7. Client Website Portal and Mobile Application
The Internet is not a secure medium and complete privacy, security and confidentiality cannot always be assured. While Burgundy implements reasonable and effective security controls to protect its data assets, you acknowledge that any improper use of the Client Portal and Mobile Application or your failure to protect any related usernames and passwords may lead to unauthorized access or disclosure of your Personal Information. Burgundy shall not be responsible or liable for any harm that you or any other person may suffer in connection with any such breach of confidentiality or security.
Burgundy has implemented a number of security measures and processes to help protect against the loss, misuse, theft and unauthorized access of the Personal Information under our control. Only Burgundy employees and authorized third parties who have a legitimate business need or legal requirement to access and/or process your Personal Information will be permitted to do so. General entry to our offices is secured and cannot be accessed by unauthorized personnel.

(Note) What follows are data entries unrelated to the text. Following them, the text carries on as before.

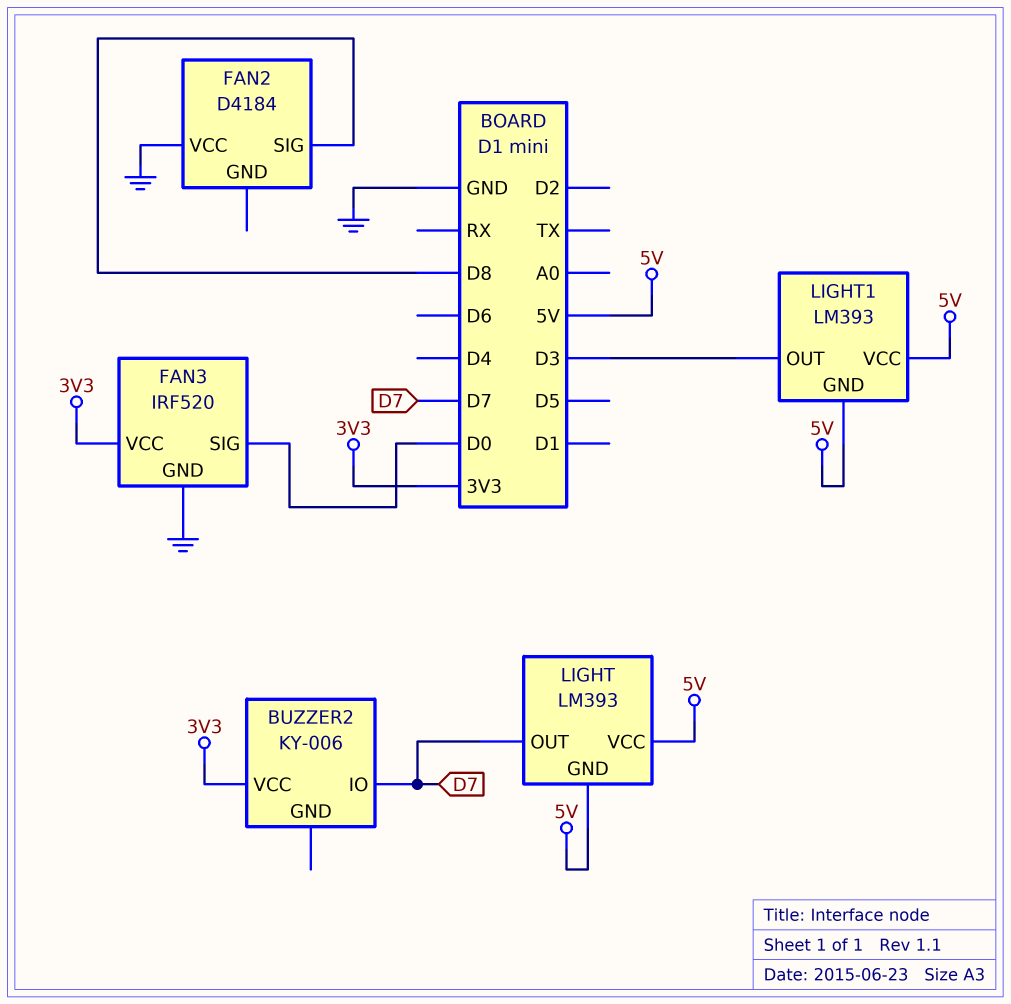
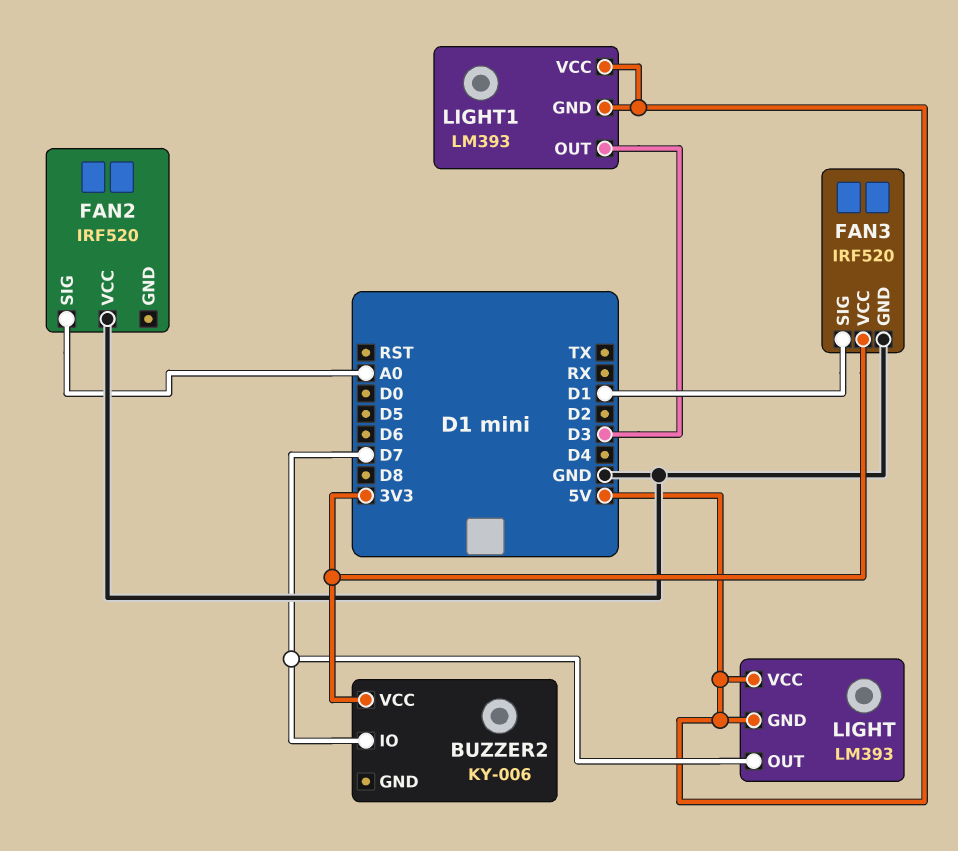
FAN2: D4184 -> IRF520
FAN2 pin SIG: D8 -> A0
FAN3 pin SIG: D0 -> D1

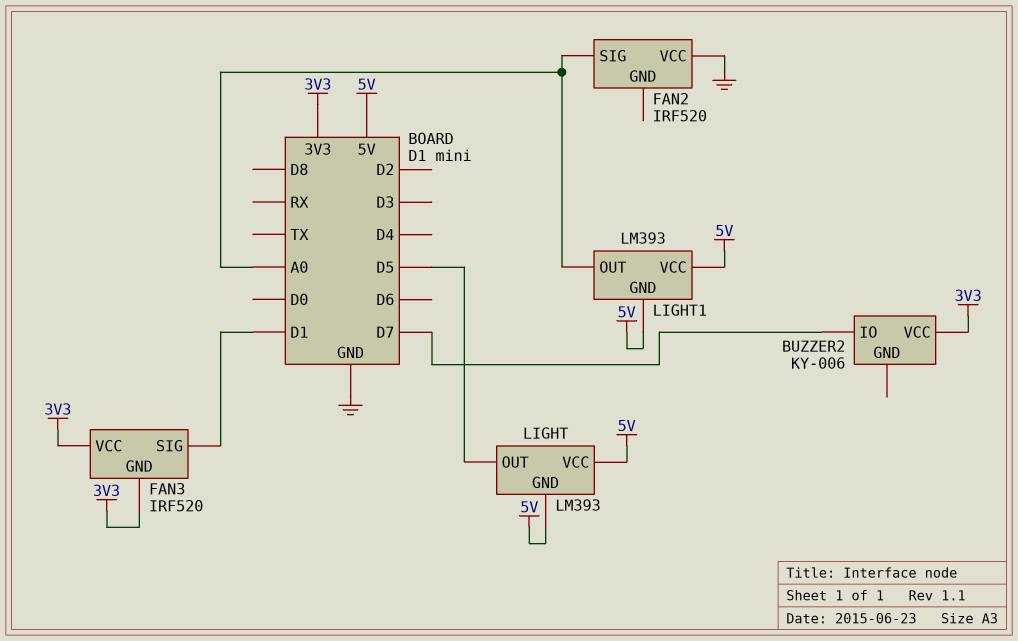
FAN3 pin GND: GND -> 3V3
LIGHT pin OUT: D7 -> D5
LIGHT1 pin OUT: D3 -> A0

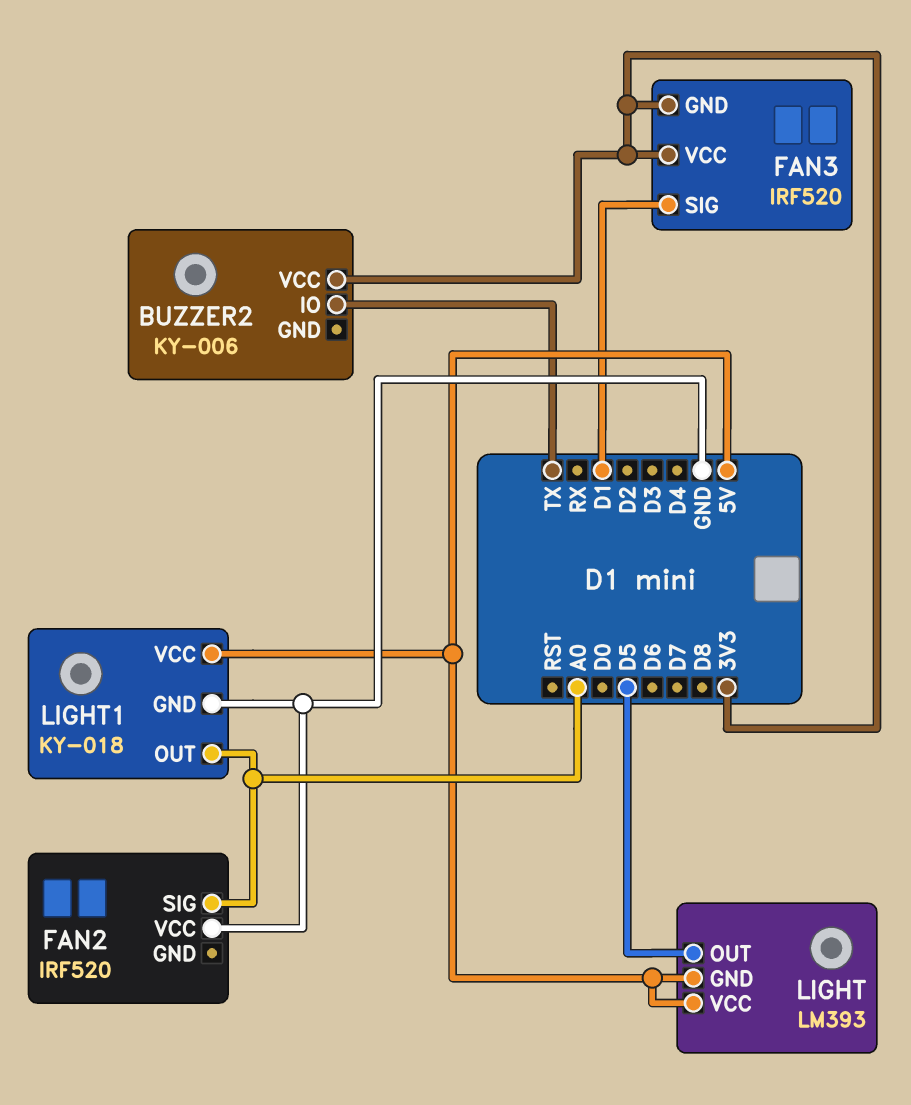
BUZZER2 pin IO: D7 -> TX
LIGHT1: LM393 -> KY-018
LIGHT1 pin GND: 5V -> GND

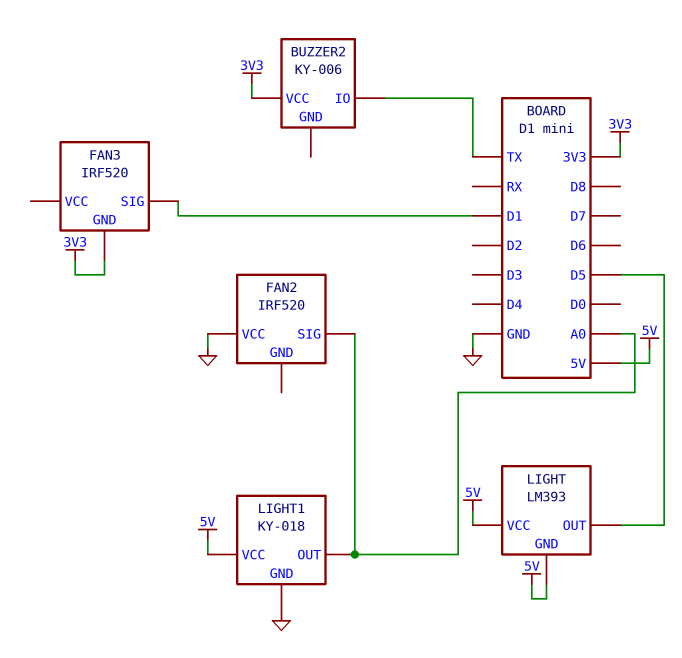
FAN3 pin VCC: 3V3 -> none

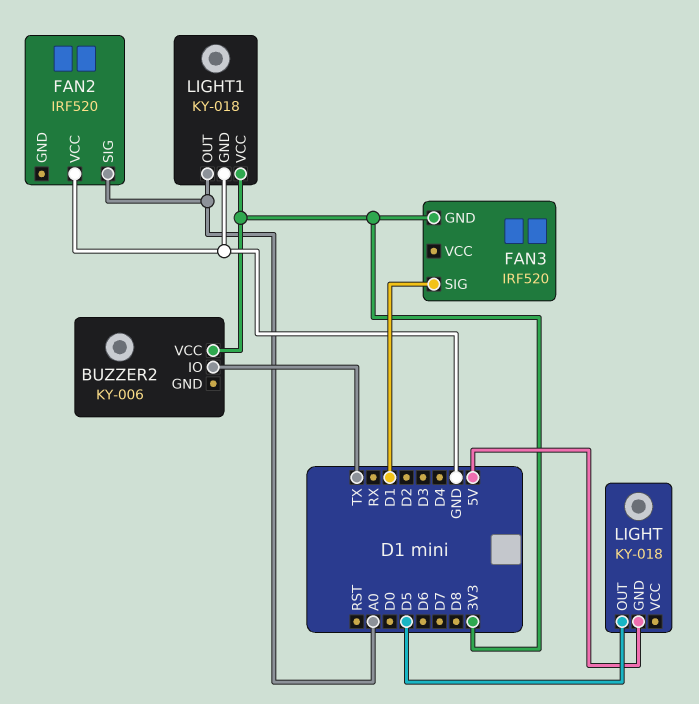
LIGHT: LM393 -> KY-018
LIGHT pin VCC: 5V -> none
LIGHT1 pin VCC: 5V -> 3V3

Please exercise care and judgement whenever sending Personal Information to us or any other parties via email. Because of the inherent risks associated with the electronic transmission of information on the internet or otherwise, Burgundy does not guarantee the security and integrity of any electronic communications sent or received in relation to the services provided to you.
9. We have a Privacy Officer
10. Reporting privacy breaches
A privacy breach is the loss of, unauthorized access to, or disclosure of, Personal Information resulting from a breach of an organization’s security safeguards. Upon the occurrence of a privacy breach or a potential privacy breach, Burgundy will investigate and evaluate the implications of the breach of security safeguards. Burgundy will report the breach to the appropriate regulatory body and/or applicable organization as soon as feasible after we have determined the breach occurred and such reporting will occur within the prescribed timelines for certain jurisdictions (i.e. Europe). We will also notify affected individuals if the breach creates a real risk of significant harm to an individual as soon as feasible after the organization determines that the breach has occurred, unless giving notice is otherwise prohibited by law. Burgundy will take immediate steps to prevent future breaches after taking all necessary steps to mitigate the risks associated with a breach of security safeguards.

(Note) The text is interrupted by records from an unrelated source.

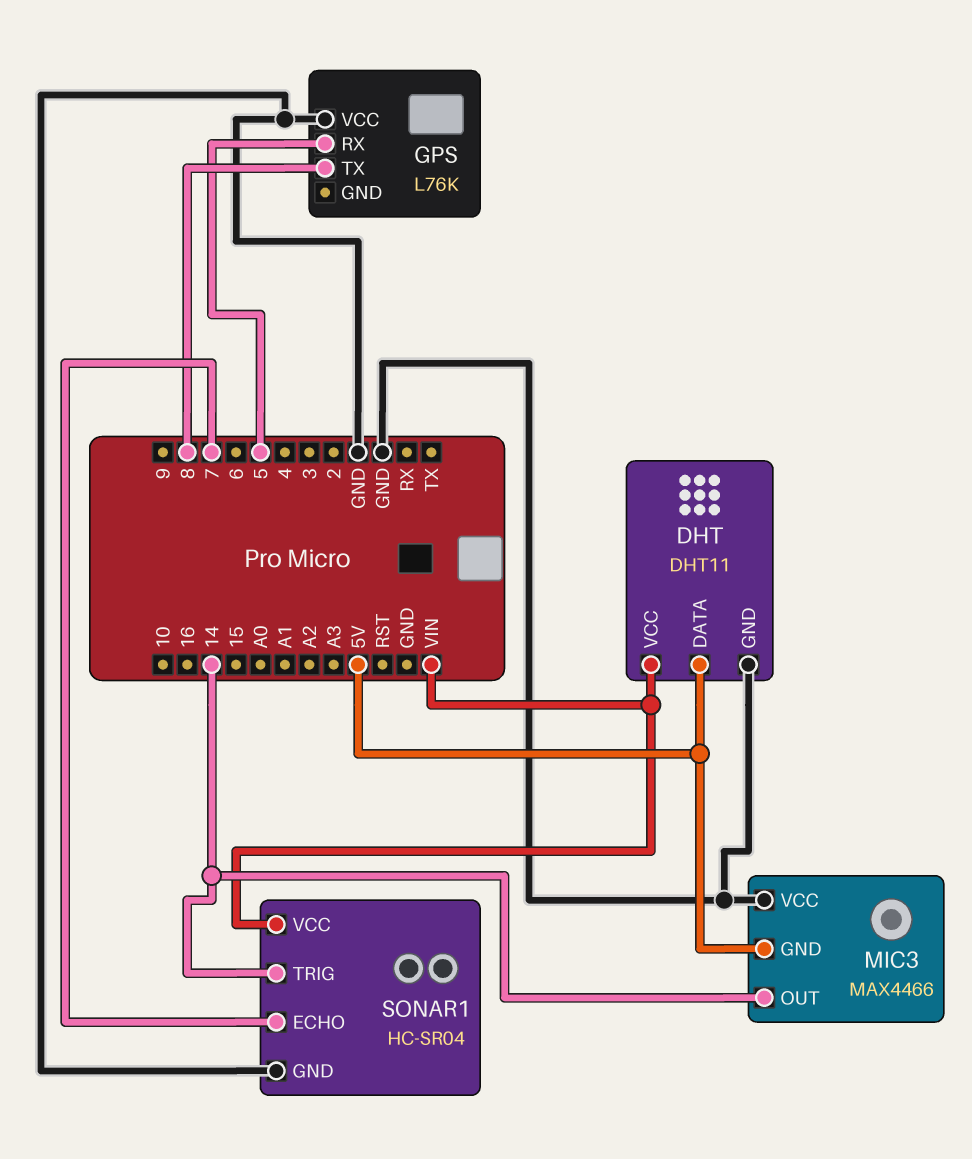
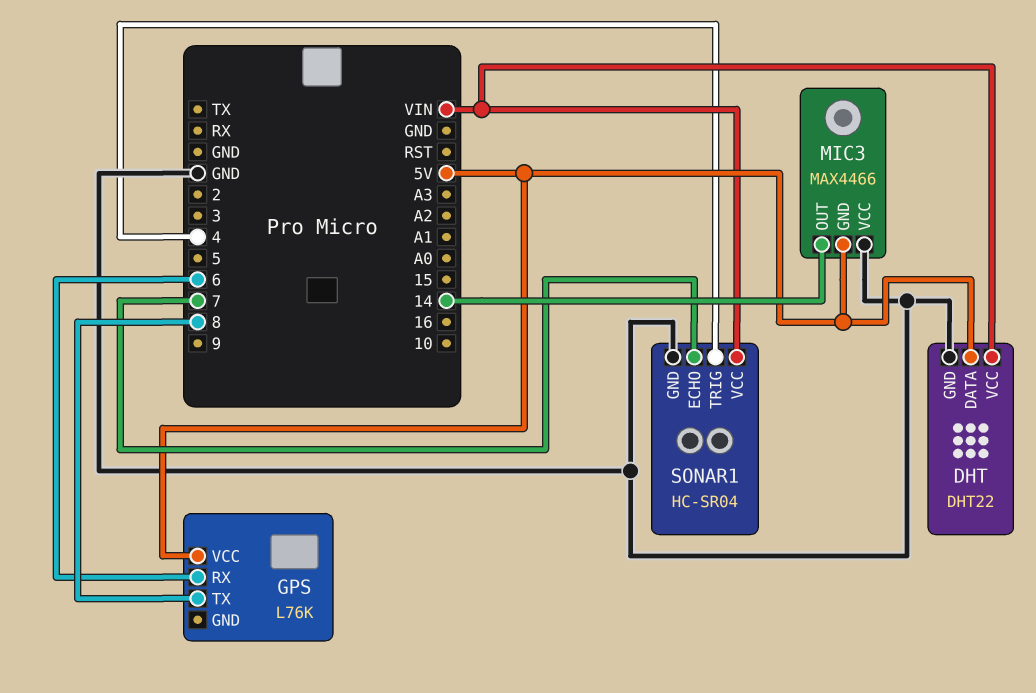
DHT: DHT11 -> DHT22
GPS pin RX: 5 -> 6
GPS pin VCC: GND -> 5V
SONAR1 pin TRIG: 14 -> 4

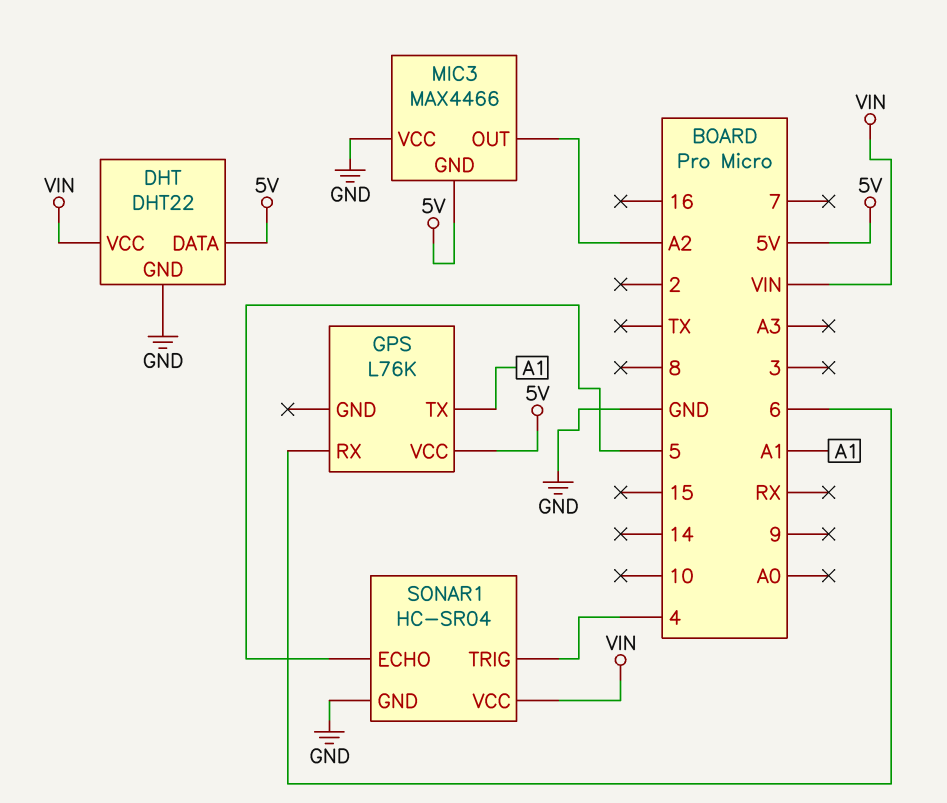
GPS pin TX: 8 -> A1
MIC3 pin OUT: 14 -> A2
SONAR1 pin ECHO: 7 -> 5

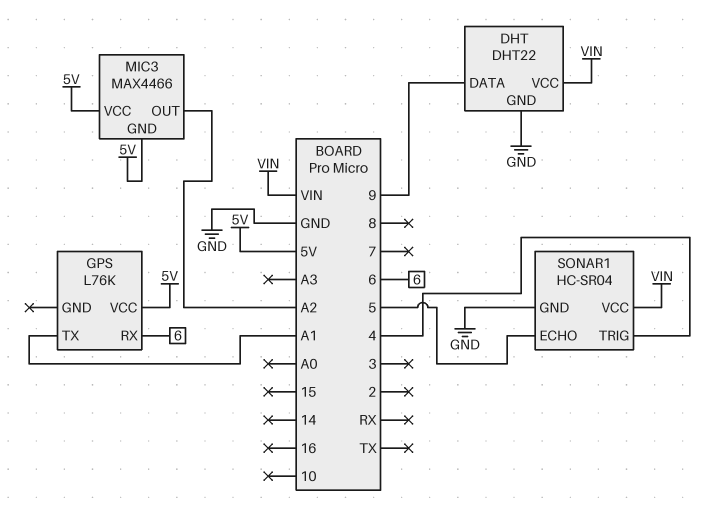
DHT pin DATA: 5V -> 9
MIC3 pin VCC: GND -> 5V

11. We disclose information to regulators and government agencies only when required by law
We may be required to disclose your Personal Information to domestic and international governments, government agencies, tax authorities, law enforcement agencies, securities regulators and other regulators, and will only do so when required by law.
12. Raising a complaint about how we have handled your Personal Information
If you wish to raise a complaint on how we have handled your Personal Information, you can contact our Privacy Officer as set out above, who will then investigate the matter. If you are not satisfied with our response or believe we are not processing your Personal Information in accordance with applicable law you may make a complaint to your local Privacy Commissioner’s Office.